Your goal =
Extract the lines of data from the one containing "Благоустройство" through the one containing "предложил Армении несколько", copying each line verbatim.

Segment Start: Records for processing

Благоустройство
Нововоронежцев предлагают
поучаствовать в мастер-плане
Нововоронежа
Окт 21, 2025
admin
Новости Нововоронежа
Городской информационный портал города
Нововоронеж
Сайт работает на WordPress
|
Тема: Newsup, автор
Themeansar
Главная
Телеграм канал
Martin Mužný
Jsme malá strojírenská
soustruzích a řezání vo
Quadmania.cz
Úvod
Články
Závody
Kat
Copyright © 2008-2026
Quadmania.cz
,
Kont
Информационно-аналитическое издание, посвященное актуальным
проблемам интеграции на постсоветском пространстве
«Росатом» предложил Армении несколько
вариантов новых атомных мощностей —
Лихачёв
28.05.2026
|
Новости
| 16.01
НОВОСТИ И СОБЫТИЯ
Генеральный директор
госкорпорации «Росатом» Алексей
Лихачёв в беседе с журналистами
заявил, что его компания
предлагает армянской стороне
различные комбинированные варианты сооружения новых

Segment End: Records for processing
Segment Start: Records for processing

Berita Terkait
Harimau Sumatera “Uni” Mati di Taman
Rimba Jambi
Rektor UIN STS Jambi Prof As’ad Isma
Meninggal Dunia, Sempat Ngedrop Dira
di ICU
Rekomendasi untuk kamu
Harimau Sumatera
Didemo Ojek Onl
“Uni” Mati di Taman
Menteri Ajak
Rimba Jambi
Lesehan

Segment End: Records for processing

Completed task =
Благоустройство
Нововоронежцев предлагают
поучаствовать в мастер-плане
Нововоронежа
Окт 21, 2025
admin
Новости Нововоронежа
Городской информационный портал города
Нововоронеж
Сайт работает на WordPress
|
Тема: Newsup, автор
Themeansar
Главная
Телеграм канал
Martin Mužný
Jsme malá strojírenská
soustruzích a řezání vo
Quadmania.cz
Úvod
Články
Závody
Kat
Copyright © 2008-2026
Quadmania.cz
,
Kont
Информационно-аналитическое издание, посвященное актуальным
проблемам интеграции на постсоветском пространстве
«Росатом» предложил Армении несколько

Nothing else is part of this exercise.